Escribir es fenomenal, pero comer con amigos en Cocidos en Barro es mucho mejor. Este restaurante no lo conoces porque no es el del padre de María Pombo ni está en el circuito de lugares chachi que salen en Instagram y TikTok, en esta región del centro de la península ibérica, donde no hay comunismo y sí libertad, cerveza, estupidez gobernante, miles de NPCs metidos en atascos y venezolanos y mexicanos comprando pisos muy caros que a ellos les parecen gangas, en el cogollito del barrio de Salamanca, el más aburrido de la ciudad y lo digo porque lo sé.
Si esta Semana Santa quieres comer algo muy madrileño, muy rico y sin pretensión de nada más que ofrecer buen cocido a los pocos comensales que caben en el local, este es tu lugar. Cocidos en Barro, en C/ Alcalá, 579. Lo vas a agradecer.
Si lo que acabas de leer coincide con tu narrativa de que estar con amigos es fenomenal o con la de que los garbanzos de Colmenar de Oreja son los mejores y, por consiguiente, me crees, te estarás equivocando. No hay que creer nada de lo que escuches, leas o veas a través de un intermediario, a no ser que ese intermediario esté de cuerpo presente y a menos de tres metros de donde tengas los pies apoyados. Si sucede así y si tus sensaciones en ese instante son buenas, anótalo en tu Aifon diecisiete pro max y prueba tú mismo ese increíble cocido, o lo que sea que te recomienden, en un futuro próximo. Y sí, hazlo también con amigos, pero con amigos de verdad.
Pero, si lo del cocido ha llegado a tu unidad de conciencia a través de alguien que, como yo, escribe un blog personal o tiene un podcast sobre la pesca con mosca o maneja un canal de YouTube de gastronomía madrileña y postea sobre sitios que están decorados todos igual y donde seguro tienen en su carta burrata, baos de algo, milhojas de sardinas y tomate, steak tartar y gyozas mixtas, o si directamente la información proviene de alguien que trabaja para un medio de comunicación, entonces toma lo que has leído, escuchado o visto como un pasatiempo. Un entretenimiento resultado de practicar el deporte con mayor número de licencias del mundo mundial; el scroll. Al menos hasta que puedas comprobarlo en primera persona.
Creer, en lugar de saber, es el problema más grande que tenemos como especie. Y creer porque lo hemos visto en una pantalla, es la quintaesencia de la estupidez.
Quintaesencia es un término que viene del latín y que se referiría a la quinta esencia, obvio. Al quinto elemento que une a los cuatro conocidos: aire, agua, fuego y tierra. Eso a lo que los sabios antiguos con poca instrumentación tecnológica llamaron éter, que la física moderna dijo que no existía, hasta que llegaron los de la física cuántica, más modernos aún, que contradijeron a sus predecesores y lo empezaron a llamar entrelazamiento cuántico. Otras denominaciones del mismo concepto fueron acuñadas por gente como Jacobo Grinberg, que lo llamó lattice cuántica, las hermanas Wachowski, que hicieron una película sobre ella y la llamaron The Matrix, o Tom Campbell, quien en su Teoría del Todo la denomina simplemente Conciencia.

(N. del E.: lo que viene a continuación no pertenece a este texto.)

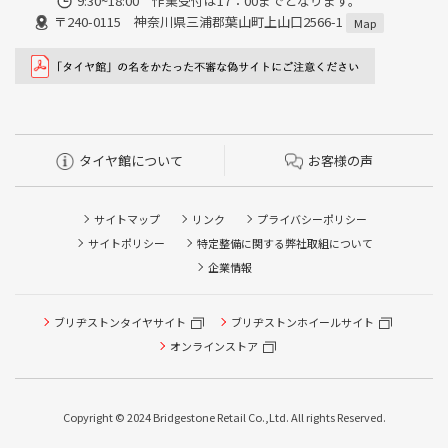
9:30~18:00 作業受付は17：00までとなります。
〒240-0115 神奈川県三浦郡葉山町上山口2566-1
Map
タイヤ館について
お客様の声
サイトマップ
リンク
プライバシーポリシー
サイトポリシー
特定整備に関する弊社取組について
企業情報
タイヤ点検・安全点検/タイヤ履き替え/オイル交換/その他
ブリヂストンタイヤサイト
ブリヂストンホイールサイト
ピット作業の予約
オンラインストア
クローク契約会員専用タイヤ履き替え※タイヤ履き替えを
希望のクローク契約会員の方はこちらを選択ください
Copyright © 2024 Bridgestone Retail Co.,Ltd. All rights Reserved.
本日のタイヤ履き替え順番待ち予約 ※クローク契約会員の
方はご利用いただけません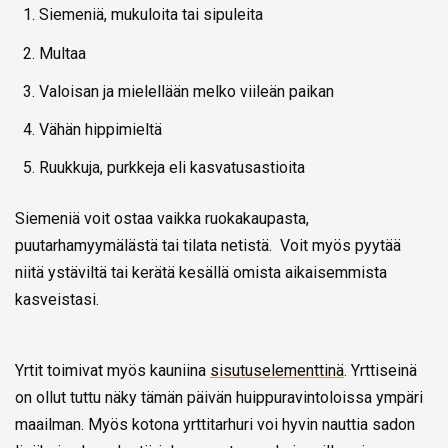
Siemeniä, mukuloita tai sipuleita
Multaa
Valoisan ja mielellään melko viileän paikan
Vähän hippimieltä
Ruukkuja, purkkeja eli kasvatusastioita
Siemeniä voit ostaa vaikka ruokakaupasta,
puutarhamyymälästä tai tilata netistä.
Voit myös pyytää
niitä ystäviltä tai kerätä kesällä omista aikaisemmista
kasveistasi.
Yrtit toimivat myös kauniina
sisutuselementtinä
. Yrttiseinä
on ollut tuttu näky tämän päivän huippuravintoloissa ympäri
maailman. Myös kotona yrttitarhuri voi hyvin nauttia sadon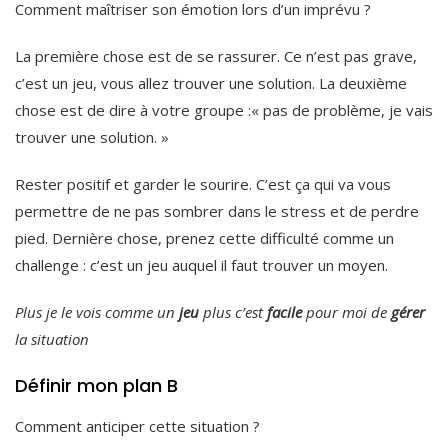
Comment maîtriser son émotion lors d’un imprévu ?
La première chose est de se rassurer. Ce n’est pas grave,
c’est un jeu, vous allez trouver une solution. La deuxième
chose est de dire à votre groupe :« pas de problème, je vais
trouver une solution. »
Rester positif et garder le sourire. C’est ça qui va vous
permettre de ne pas sombrer dans le stress et de perdre
pied. Dernière chose, prenez cette difficulté comme un
challenge : c’est un jeu auquel il faut trouver un moyen.
Plus je le vois comme un
jeu
plus c’est
facile
pour moi de
gérer
la situation
Définir mon plan B
Comment anticiper cette situation ?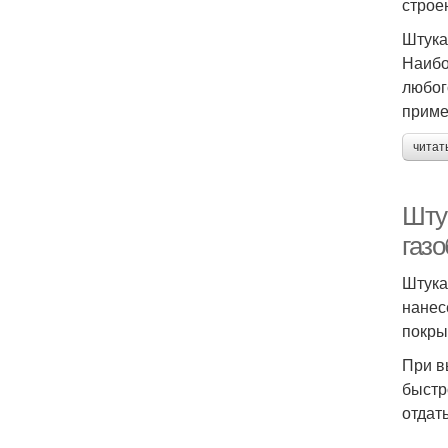
строен
Штука
Наибо
любог
приме
читат
Шту
газо
Штука
нанес
покры
При в
быстр
отдат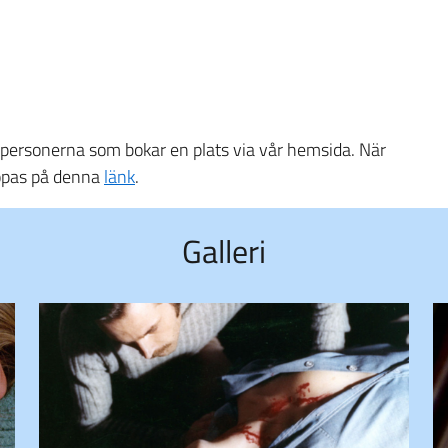
rsta personerna som bokar en plats via vår hemsida. När
s köpas på denna
länk
.
Galleri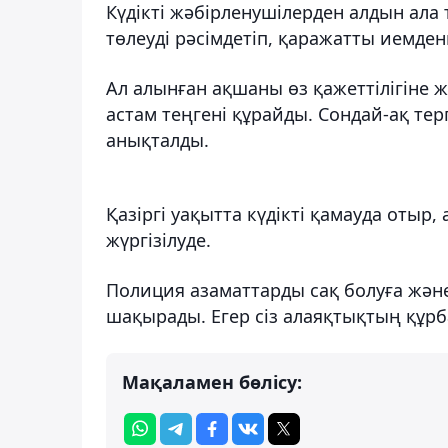
Күдікті жәбірленушілерден алдын ала
төлеуді рәсімдетіп, қаражатты иемден
Ал алынған ақшаны өз қажеттілігіне 
астам теңгені құрайды. Сондай-ақ тер
анықталды.
Қазіргі уақытта күдікті қамауда отыр
жүргізілуде.
Полиция азаматтарды сақ болуға жән
шақырады. Егер сіз алаяқтықтың құрб
Мақаламен бөлісу:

Todo esto podría ser solo una creencia mía, porque ninguno confía mucho en que se pueda experimentar el éter, la lattice cuántica, la Matrix o la Conciencia en primera persona. Pero no lo es y ustedes pueden comprobarlo esta Semana Santa, cuando llegue ese amigo y les cuente lo del cocido de Cocidos con Barro. Lo de los dos tipos de tocino, uno para untar en el pan, los dos de chorizo, uno picantito, los dos de garbanzos, unos de Colmenar de Oreja y los otros de no me acuerdo dónde, pero que son más gordos, lo de la morcilla que se deshace en la boca y no en el plato, lo de la gallina de cuatro Kg y medio y lo de esa cazuela de barro con una sopa exquisita.
Cuando eso suceda cierren los ojos y chequeen sus sensaciones, esas que viajan por el éter desde una unidad de conciencia a la otra y tendrán la respuesta antes de plantearse si creer o no en ese magnífico cocido.
No pasa nada por no saber algo aún, pero no cambien creer por saber y nunca crean que saben si la información llega a través de intermediarios, menos aún de los que llegan por pantallas.
Buen domingo, coman con amigos y si es en Cocidos en Barro, mejor.